If believers know more or less of what the Lord's love visits mean, when Jesus comes to manifest himself unto us as He does not unto the world — when be comes, that He may sup with us, and we with him. Then we can say with the Spouse, "My beloved is mine — and I am his!"
Yes, we can go farther than this, and say, "I am my
beloved's — and his desire is towards me." We cannot, we dare not
doubt his love, or our saving interest in him. We are wholly taken up with
him, and to . . .
see his face,
taste his love,
and enjoy his presence —
is all the Heaven we desire!
These are joys which sanctify and satisfy the soul. They are generally enjoyed in secret — no stranger can intrude or understand them. For the loving Lord, and his beloved child — enjoy themselves alone, and appear to win, and to fill each other's hearts.
There are then secret SORROWS in religion. Yes,
heart sorrows — sorrows which no one is privy to or suspects — but those
who endure them. They sigh and cry before God. They mourn alone. They suffer
martyrdom within. Between . . .
Satan, the world, and their own hearts;
the mysterious dealings of God in his providence and grace;
the trials of business coming in contact with a tender and honest conscience;
the troubles of of the domestic circle, (and how bitter they are at times, God only knows!)
and the sin which does so easily beset them —
the Lord's people find much bitterness, and bitterness which their own hearts alone know.
There are secret JOYS in religion too. Pleasure unknown to all — but believers themselves. Joy that is solid, substantial, and durable. Joy often, in the midst of sorrow, for when all without is dark and dreary — then the candle of the Lord often shines brightest within. Joy, that is more than enough to counter-balance all the sorrows we endure.
The joy of hope — looking forward into the future; and the joy of possession — when the love of God is shed abroad in our hearts, by the Holy Spirit which is given unto us.
Our sorrows and our joys are alike peculiar unto ourselves; but our sorrows all end at death — while our joys will last forever!
Reader, do you know anything of this experience in your own soul? All of the Lord's people do, more or less. All are not alike deeply taught, nor deeply tried — but all know what sorrow for sin is, and what the joy of salvation is. All have some peculiar cause of bitterness — and all hidden sources of joy.
If you are quite a stranger to them — can you be a Christian? What a question is this? Not a Christian! Why if you are not, you are an unbeliever, and Jesus has said, "He who believes not — shall be damned!" If you are not a Christian, you do not believe on the Son of God, and He said, "He who does not believe — is condemned already, because he has not believed in the name of the only begotten Son of God."
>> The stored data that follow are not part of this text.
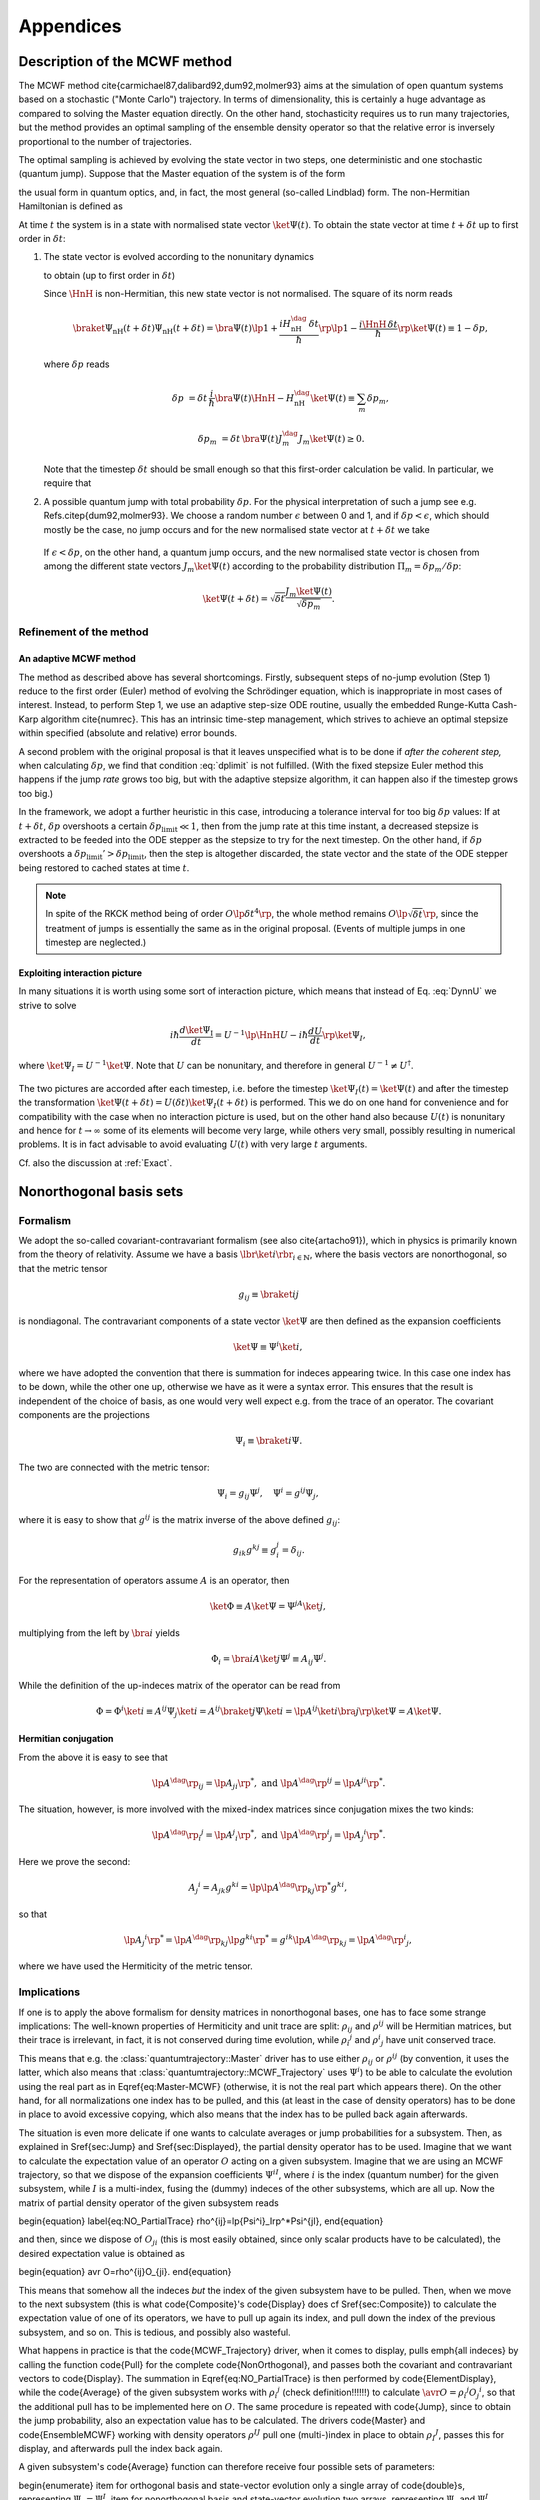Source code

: .. _appendices:

********************************
Appendices
********************************


.. _MCWF_method:

==============================
Description of the MCWF method
==============================

The MCWF method \cite{carmichael87,dalibard92,dum92,molmer93} aims at the simulation of open quantum systems based on a stochastic ("Monte Carlo") trajectory. In terms of dimensionality, this is certainly a huge advantage as compared to solving the Master equation directly. On the other hand, stochasticity requires us to run many trajectories, but the method provides an optimal sampling of the ensemble density operator so that the relative error is inversely proportional to the number of trajectories.

The optimal sampling is achieved by evolving the state vector in two steps, one deterministic and one stochastic (quantum jump). Suppose that the Master equation of the system is of the form

.. math::
  :label: mm

  \dot\rho=\frac1{i\hbar}\comm{H}\rho+\Liou\rho\equiv\frac1{i\hbar}\comm{H}\rho+\sum_m\lp J_m\rho J_m^\dag-\frac12\comm{J_m^\dag J_m}{\rho}_+\rp\equiv\frac1{i\hbar}\comm{\HnH}\rho+\sum_mJ_m\rho J_m^\dag,

the usual form in quantum optics, and, in fact, the most general (so-called Lindblad) form. The non-Hermitian Hamiltonian is defined as
 
.. math::
  :label: HamnH

  \HnH=H-\frac{i\hbar}2\sum_m J^\dag_m J_m.

At time :math:`t` the system is in a state with normalised state vector :math:`\ket{\Psi(t)}`. To obtain the state vector at time :math:`t+\delta t` up to first order in :math:`\delta t`:

#. The state vector is evolved according to the nonunitary dynamics

   .. math::
     :label: DynnU

     i\hbar\frac{d\ket{\Psi}}{dt}=\HnH\ket{\Psi}

   to obtain (up to first order in :math:`\delta t`) 

   .. math::
     :label: PsinH
   
      \ket{\Psi_{\text{nH}}(t+\delta t)}=\lp1-\frac{i\HnH\,\delta t}\hbar\rp \ket{\Psi(t)}.

   Since :math:`\HnH` is non-Hermitian, this new state vector is not normalised. The square of its norm reads 

   .. math::

     \braket{\Psi_{\text{nH}}(t+\delta t)}{\Psi_{\text{nH}}(t+\delta t)}=\bra{\Psi(t)}\lp1+\frac{iH^\dag_{\text{nH}}\,\delta t}\hbar\rp\lp1-\frac{i\HnH\,\delta t}\hbar\rp\ket{\Psi(t)}\equiv 1-\delta p,

   where :math:`\delta p` reads 

   .. math::
   
     \delta p&=\delta t\,\frac i\hbar \bra{\Psi(t)}\HnH-H^\dag_{\text{nH}}\ket{\Psi(t)}\equiv\sum_m\delta p_m,

   .. math::

     \delta p_m&=\delta t\,\bra{\Psi(t)} J^\dag_m J_m\ket{\Psi(t)}\geq 0.

   Note that the timestep :math:`\delta t` should be small enough so that this first-order calculation be valid. In particular, we require that

   .. math::
     :label: dplimit

     \delta p\ll1.

#. A possible quantum jump with total probability :math:`\delta p`. For the physical interpretation of such a jump see e.g. Refs.\ \citep{dum92,molmer93}. We choose a random number :math:`\epsilon` between 0 and 1, and if :math:`\delta p<\epsilon`, which should mostly be the case, no jump occurs and for the new normalised state vector at :math:`t+\delta t` we take

  .. math::
    :label: renorm_ordodt

    \ket{\Psi(t+\delta t)}=\frac{\ket{\Psi_{\text{nH}}(t+\delta t)}}{\sqrt{1-\delta p}}.

  If :math:`\epsilon<\delta p`, on the other hand, a quantum jump occurs, and the new normalised state vector is chosen from among the different state vectors :math:`J_m\ket{\Psi(t)}` according to the probability distribution :math:`\Pi_m=\delta p_m/\delta p`:

  .. math::
  
    \ket{\Psi(t+\delta t)}=\sqrt{\delta t}\frac{J_m\ket{\Psi(t)}}{\sqrt{\delta p_m}}.


------------------------
Refinement of the method
------------------------

.. _MCWF_method_adaptive:

An adaptive MCWF method
^^^^^^^^^^^^^^^^^^^^^^^

The method as described above has several shortcomings. Firstly, subsequent steps of no-jump evolution (Step 1) reduce to the first order (Euler) method of evolving the Schrödinger equation, which is inappropriate in most cases of interest. Instead, to perform Step 1, we use an adaptive step-size ODE routine, usually the embedded Runge-Kutta Cash-Karp algorithm \cite{numrec}. This has an intrinsic time-step management, which strives to achieve an optimal stepsize within specified (absolute and relative) error bounds.

A second problem with the original proposal is that it leaves unspecified what is to be done if *after the coherent step,* when calculating :math:`\delta p`, we find that condition :eq:`dplimit` is not fulfilled. (With the fixed stepsize Euler method this happens if the jump *rate* grows too big, but with the adaptive stepsize algorithm, it can happen also if the timestep grows too big.)

In the framework, we adopt a further heuristic in this case, introducing a tolerance interval for too big :math:`\delta p` values: If at :math:`t+\delta t`, :math:`\delta p` overshoots a certain :math:`\delta p_\text{limit}\ll1`, then from the jump rate at this time instant, a decreased stepsize is extracted to be feeded into the ODE stepper as the stepsize to try for the next timestep. On the other hand, if :math:`\delta p` overshoots a :math:`\delta p_\text{limit}'>\delta p_\text{limit}`, then the step is altogether discarded, the state vector and the state of the ODE stepper being restored to cached states at time :math:`t`.


.. note::

  In spite of the RKCK method being of order :math:`O\lp\delta t^4\rp`, the whole method remains :math:`O\lp\sqrt{\delta t}\rp`, since the treatment of jumps is essentially the same as in the original proposal. (Events of multiple jumps in one timestep are neglected.)

.. seealso:: For the implementation :ref:`MCWF_Trajectory`.


.. _MCWF_interactionPicture:

Exploiting interaction picture
^^^^^^^^^^^^^^^^^^^^^^^^^^^^^^

In many situations it is worth using some sort of interaction picture, which means that instead of Eq. :eq:`DynnU` we strive to solve 

.. math::

  i\hbar\frac{d\ket{\Psi_{\text{I}}}}{dt}=U^{-1}\lp\HnH U-i\hbar\frac{dU}{dt}\rp\ket{\Psi_{\text I}},

where :math:`\ket{\Psi_{\text I}}=U^{-1}\ket\Psi`. Note that :math:`U` can be nonunitary, and therefore in general :math:`U^{-1}\neq U^\dagger`. 

  .. seealso:: On non-unitary transformations in quantum mechanics `these notes <http://optics.szfki.kfki.hu/~vukics/Pictures.pdf>`_.

The two pictures are accorded after each timestep, i.e. before the timestep :math:`\ket{\Psi_{\text I}(t)}=\ket{\Psi(t)}` and after the timestep the transformation :math:`\ket{\Psi(t+\delta t)}=U(\delta t)\ket{\Psi_{\text I}(t+\delta t)}` is performed. This we do on one hand for convenience and for compatibility with the case when no interaction picture is used, but on the other hand also because :math:`U(t)` is nonunitary and hence for :math:`t\to\infty` some of its elements will become very large, while others very small, possibly resulting in numerical problems. It is in fact advisable to avoid evaluating :math:`U(t)` with very large :math:`t` arguments.

Cf. also the discussion at :ref:`Exact`.


.. _NonOrthogonalFormalism:

========================
Nonorthogonal basis sets
========================

---------
Formalism
---------

We adopt the so-called covariant-contravariant formalism (see also \cite{artacho91}), which in physics is primarily known from the theory of relativity. Assume we have a basis :math:`\lbr\ket{i}\rbr_{i\in\mathbb{N}}`, where the basis vectors are nonorthogonal, so that the metric tensor

.. math::

  g_{ij}\equiv\braket{i}{j}

is nondiagonal. The contravariant components of a state vector :math:`\ket\Psi` are then defined as the expansion coefficients

.. math::

  \ket\Psi\equiv\Psi^i\ket{i},

where we have adopted the convention that there is summation for indeces appearing twice. In this case one index has to be down, while the other one up, otherwise we have as it were a syntax error. This ensures that the result is independent of the choice of basis, as one would very well expect e.g. from the trace of an operator. The covariant components are the projections

.. math::

  \Psi_i\equiv\braket{i}\Psi.

The two are connected with the metric tensor: 

.. math::

  \Psi_i=g_{ij}\Psi^j,\quad\Psi^i=g^{ij}\Psi_j,

where it is easy to show that :math:`g^{ij}` is the matrix inverse of the above defined :math:`g_{ij}`:

.. math::

  g_{ik}g^{kj}\equiv g_i^j=\delta_{ij}.

For the representation of operators assume :math:`A` is an operator, then

.. math::

  \ket\Phi\equiv A\ket\Psi=\Psi^jA\ket{j},

multiplying from the left by :math:`\bra{i}` yields

.. math::

  \Phi_i=\bra iA\ket j\Psi^j\equiv A_{ij}\Psi^j.

While the definition of the up-indeces matrix of the operator can be read from

.. math::

  \Phi=\Phi^i\ket i\equiv A^{ij}\Psi_j\ket{i}=A^{ij}\braket{j}\Psi\ket{i}=\lp A^{ij}\ket{i}\bra{j}\rp\ket\Psi=A\ket\Psi.


Hermitian conjugation
^^^^^^^^^^^^^^^^^^^^^

From the above it is easy to see that

.. math::

  \lp A^\dag\rp_{ij}=\lp A_{ji}\rp^*,\;\text{and}\;\lp A^\dag\rp^{ij}=\lp A^{ji}\rp^*.

The situation, however, is more involved with the mixed-index matrices since conjugation mixes the two kinds:

.. math::

  {\lp A^\dag\rp_i}^j=\lp {A^j}_i\rp^*,\;\text{and}\;{\lp A^\dag\rp^i}_j=\lp {A_j}^i\rp^*.

Here we prove the second:

.. math::

  {A_j}^i=A_{jk}g^{ki}=\lp\lp A^\dag\rp_{kj}\rp^*g^{ki},

so that

.. math::

  \lp{A_j}^i\rp^*=\lp A^\dag\rp_{kj}\lp g^{ki}\rp^*=g^{ik}\lp A^\dag\rp_{kj}={\lp A^\dag\rp^i}_j,

where we have used the Hermiticity of the metric tensor.

.. _NonOrthogonalFormalismImplications:

------------
Implications
------------

If one is to apply the above formalism for density matrices in nonorthogonal bases, one has to face some strange implications: The well-known properties of Hermiticity and unit trace are split: :math:`\rho_{ij}` and :math:`\rho^{ij}` will be Hermitian matrices, but their trace is irrelevant, in fact, it is not conserved during time evolution, while :math:`{\rho_i}^j` and :math:`{\rho^i}_j` have unit conserved trace.

This means that e.g. the :class:`quantumtrajectory::Master` driver has to use either :math:`\rho_{ij}` or :math:`\rho^{ij}` (by convention, it uses the latter, which also means that :class:`quantumtrajectory::MCWF_Trajectory` uses :math:`\Psi^i`) to be able to calculate the evolution using the real part as in \Eqref{eq:Master-MCWF} (otherwise, it is not the real part which appears there). On the other hand, for all normalizations one index has to be pulled, and this (at least in the case of density operators) has to be done in place to avoid excessive copying, which also means that the index has to be pulled back again afterwards.

The situation is even more delicate if one wants to calculate averages or jump probabilities for a subsystem. Then, as explained in \Sref{sec:Jump} and \Sref{sec:Displayed}, the partial density operator has to be used. Imagine that we want to calculate the expectation value of an operator :math:`O` acting on a given subsystem. Imagine that we are using an MCWF trajectory, so that we dispose of the expansion coefficients :math:`\Psi^{iI}`, where :math:`i` is the index (quantum number) for the given subsystem, while :math:`I` is a multi-index, fusing the (dummy) indeces of the other subsystems, which are all up. Now the matrix of partial density operator of the given subsystem reads

\begin{equation}
\label{eq:NO_PartialTrace}
\rho^{ij}=\lp{\Psi^i}_I\rp^*\Psi^{jI},
\end{equation}

and then, since we dispose of :math:`O_{ji}` (this is most easily obtained, since only scalar products have to be calculated), the desired expectation value is obtained as

\begin{equation}
\avr O=\rho^{ij}O_{ji}.
\end{equation}

This means that somehow all the indeces *but* the index of the given subsystem have to be pulled. Then, when we move to the next subsystem (this is what \code{Composite}'s \code{Display} does cf \Sref{sec:Composite}) to calculate the expectation value of one of its operators, we have to pull up again its index, and pull down the index of the previous subsystem, and so on. This is tedious, and possibly also wasteful.

What happens in practice is that the \code{MCWF\_Trajectory} driver, when it comes to display, pulls \emph{all indeces} by calling the function \code{Pull} for the complete \code{NonOrthogonal}, and passes both the covariant and contravariant vectors to \code{Display}. The summation in \Eqref{eq:NO_PartialTrace} is then performed by \code{ElementDisplay}, while the \code{Average} of the given subsystem works with :math:`{\rho_i}^j` (check definition!!!!!!) to calculate :math:`\avr O={\rho_i}^j{O_j}^i`, so that the additional pull has to be implemented here on :math:`O`. The same procedure is repeated with \code{Jump}, since to obtain the jump probability, also an expectation value has to be calculated. The drivers \code{Master} and \code{EnsembleMCWF} working with density operators :math:`\rho^{IJ}` pull one (multi-)index in place to obtain :math:`{\rho_I}^J`, passes this for display, and afterwards pull the index back again.

A given subsystem's \code{Average} function can therefore receive four possible sets of parameters:

\begin{enumerate}
\item for orthogonal basis and state-vector evolution only a single
array of \code{double}s, representing :math:`\Psi_I=\Psi^I`.
\item for nonorthogonal basis and state-vector evolution two arrays,
representing :math:`\Psi_I` and :math:`\Psi^I` separately.
\item for orthogonal basis and density-operator evolution a single
array, representing the matrix of :math:`\rho`.
\item for nonorthogonal basis and density-operator evolution a single
array, representing :math:`{\rho_I}^J`.
\end{enumerate}

However, an actual implementor of such a function does not see the difference between these cases, since as explained in \Chref{chap:Indexing}, they are hidden behind the \code{Indexing} interface, an abstract class, which is then implemented to cover the four separate cases. In fact, if the given subsystem is represented in an orthogonal basis, it does not really have to know about the existence of nonorthogonal bases, the only thing which may come as a surprise is that the diagonal elements of :math:`{\rho_I}^J` are in general not real. This is why the diagonal function of \code{Indexing} returns complex...

For reference we finally list the Master equation for :math:`\rho^{ij}`:


================
Some conventions
================

The Schr\"odinger equation is:
\begin{equation}
\label{eq:SchEq}
i\hbar\frac{d\ket\Psi}{dt}=H\ket\Psi.
\end{equation}
It may sound strange to call this a convention, but the position
of :math:`i` \emph{is} conventional in this equation. Of course, it has to
be consistent with other postulates, in particular the canonical
commutation relations, e.g.
\begin{equation}
\comm xp=i\hbar.
\end{equation}
The consistency of these two equations can be seen e.g. from Ehrenfest's
theorem.

\newcommand\Hinter{H^{\text{int}}}
\newcommand\IAP[1]{{#1_{\text{I}}}}

From \Eqref{eq:SchEq} we can derive the necessary definitions for
interaction picture. If the Hamiltonian is of the form
\begin{equation}
H\equiv H^{(0)}+\Hinter,
\end{equation}
where :math:`H^{(0)}` is something we can solve, then the operator :math:`U`
transforming between Schr\"odinger picture and the interaction picture
defined by :math:`H^{(0)}`
\begin{equation}
\ket\Psi\equiv U(t)\ket{\IAP\Psi}
\end{equation}
reads
\begin{equation}
U(t)=e^{-\frac i\hbar H^{(0)} t}.
\end{equation}
The Schr\"odinger equation reads
\begin{equation}
\label{eq:SchEqIAP}
i\hbar\frac{d\ket{\IAP\Psi}}{dt}=U^{-1}(t)\Hinter U(t)\ket{\IAP\Psi}
\equiv\IAP\Hinter.
\end{equation}
If :math:`\mathcal O` is an operator then in interaction picture it
evolves as
\begin{equation}
\frac{d\IAP{\mathcal O}}{dt}=
\frac i\hbar\comm{H^{(0)}}{\IAP{\mathcal O}}+
U^{-1}(t)\frac{\partial\mathcal O}{\partial t}U(t)
\end{equation}

For p look at how Sakurai does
But do not write bitter things against yourself, because you have not passed through all that I have written — but rather bless God that you have escaped the bitter, and look forward to the enjoyment of the sweet — for there is unspeakable joy and endless glory before you!
Boast not, O sons of earth,
Nor look with scornful eyes,
Above your highest mirth,
Our saddest hours we prize.
For though our cup seems filled with gall,
There's something secret, sweetens all.